I’ve also had clients share stories of a particular coin or note that had been lost or stolen during childhood. Once they’d gained the financial means of being able to do so, many had felt compelled as an adult to finally acquire an example of the item, in so doing giving themselves a powerful sense of completion and satisfaction.
Connecting With Historical Figures or Interesting Periods of History
If many collectors choose to acquire items directly related to their younger years, how then can we explain a collecting interest in coins from a time well before a person’s birth, from a foreign country or even from an ancient civilization?
Collectors of much older coins generally come to the hobby in one of two ways - some, after receiving a gift of an historic coin when they were younger, others while looking for a memento of a particular historical figure or period they’ve had an interest in.
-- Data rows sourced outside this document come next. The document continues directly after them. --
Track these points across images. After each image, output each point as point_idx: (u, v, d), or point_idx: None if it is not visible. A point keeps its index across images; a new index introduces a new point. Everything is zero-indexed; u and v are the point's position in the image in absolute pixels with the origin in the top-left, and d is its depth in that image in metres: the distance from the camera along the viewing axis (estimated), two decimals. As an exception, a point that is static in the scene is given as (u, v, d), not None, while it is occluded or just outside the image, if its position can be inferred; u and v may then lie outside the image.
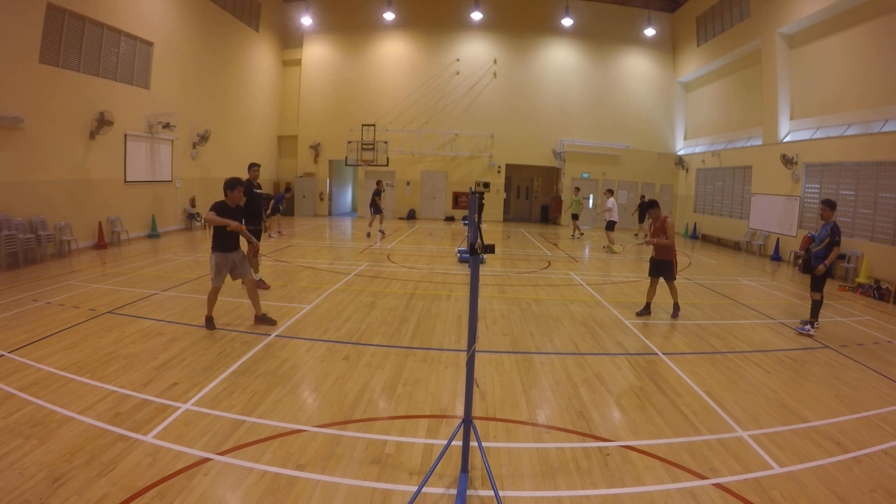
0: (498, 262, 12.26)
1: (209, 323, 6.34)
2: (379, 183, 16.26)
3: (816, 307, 7.23)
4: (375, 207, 15.55)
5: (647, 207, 7.70)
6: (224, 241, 6.25)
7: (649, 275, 7.84)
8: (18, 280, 8.54)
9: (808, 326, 7.16)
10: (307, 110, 23.30)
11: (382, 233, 16.42)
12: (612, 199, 15.41)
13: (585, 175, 22.68)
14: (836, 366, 5.90)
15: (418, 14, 22.73)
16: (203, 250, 12.39)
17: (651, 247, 7.58)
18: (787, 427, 4.29)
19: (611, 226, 15.22)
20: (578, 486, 3.36)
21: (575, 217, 18.24)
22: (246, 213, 8.03)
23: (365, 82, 23.08)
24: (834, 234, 6.94)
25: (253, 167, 8.87)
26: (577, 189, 18.63)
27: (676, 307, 7.76)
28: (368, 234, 16.15)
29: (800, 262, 7.72)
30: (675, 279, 7.69)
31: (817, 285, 7.16)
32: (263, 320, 6.56)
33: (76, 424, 3.84)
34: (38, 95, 10.53)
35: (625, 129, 23.17)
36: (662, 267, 7.60)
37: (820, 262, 7.06)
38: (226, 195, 6.29)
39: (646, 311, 7.78)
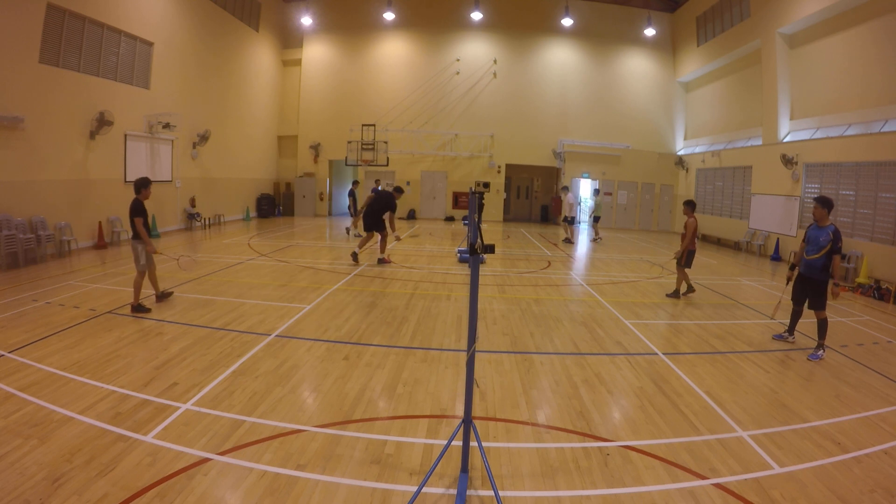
0: (498, 262, 12.26)
1: None
2: (355, 184, 17.78)
3: (825, 327, 6.19)
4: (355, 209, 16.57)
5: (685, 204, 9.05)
6: None
7: (685, 265, 9.00)
8: (18, 280, 8.54)
9: (822, 352, 6.14)
10: (307, 110, 23.29)
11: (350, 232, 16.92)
12: (571, 195, 16.83)
13: (585, 175, 22.68)
14: (836, 366, 5.90)
15: (418, 14, 22.73)
16: (202, 250, 12.40)
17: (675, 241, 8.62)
18: (787, 427, 4.29)
19: (571, 220, 16.74)
20: (578, 486, 3.36)
21: (596, 219, 17.65)
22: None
23: (365, 82, 23.08)
24: (836, 239, 5.90)
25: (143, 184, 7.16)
26: (597, 190, 18.53)
27: (676, 292, 9.16)
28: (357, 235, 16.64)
29: (789, 281, 6.67)
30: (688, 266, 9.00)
31: (822, 303, 6.16)
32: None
33: (76, 424, 3.84)
34: (38, 95, 10.53)
35: (625, 129, 23.17)
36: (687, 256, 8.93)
37: (817, 272, 6.08)
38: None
39: (675, 294, 9.09)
Either way, ownership of a historic coin almost demands that the owner learn about the entire background to the coin – when and where it was issued, the nature of the designs featured on it, the value that it had and the people behind it.
While working on their collection, the collector can effectively escape the stresses of their day to day responsibilities, and to be almost transported to another world for a short period of time.
I have numerous clients that take a great deal of satisfaction in the fact that their collection enables them to relax, yet make money at the same time!
They see it as a diversion from their primary occupation and responsibilities that doesn’t hurt their back pocket or leave them feeling guilty about wasting money or otherwise hold them back from reaching their broader goals.
Building a Reserve to Reflect Upon
Still other collectors choose to acquire coins that are produced in the present day, often as a way of building a resource they’re proud to reflect back upon in future.
The coins of ancient Greece and Rome are often described by historians as being “the newspapers of their day”, and to the degree that they depict the themes that were important to the rulers that issued them, the description is certainly accurate.
Today, most people regard coins solely as objects used to buy things, they often don’t even look at the designs on the coins that they use, much less do they study them or have a warm regard for them. Even though we may not give it much thought, the coins issued today by both of Australia’s mints (the Royal Australian Mint and the Perth Mint) also depict the themes that are considered important to our society.
Many a parent and grandparent diligently sets aside every new commemorative coin that is either released into circulation or produced by one of the mints – many of these collectors are looking to build a nest egg for younger members of their family, while at the same time collecting items that mark the major events and themes of our time.
Collectible coins such as those released to commemorate the Sydney Olympics, or to honour famous Australians such as Don Bradman, Weary Dunlop or Douglas Mawson can all be used to educate children about their heritage in a way that is far more immediate than a dry history lesson delivered in the classroom.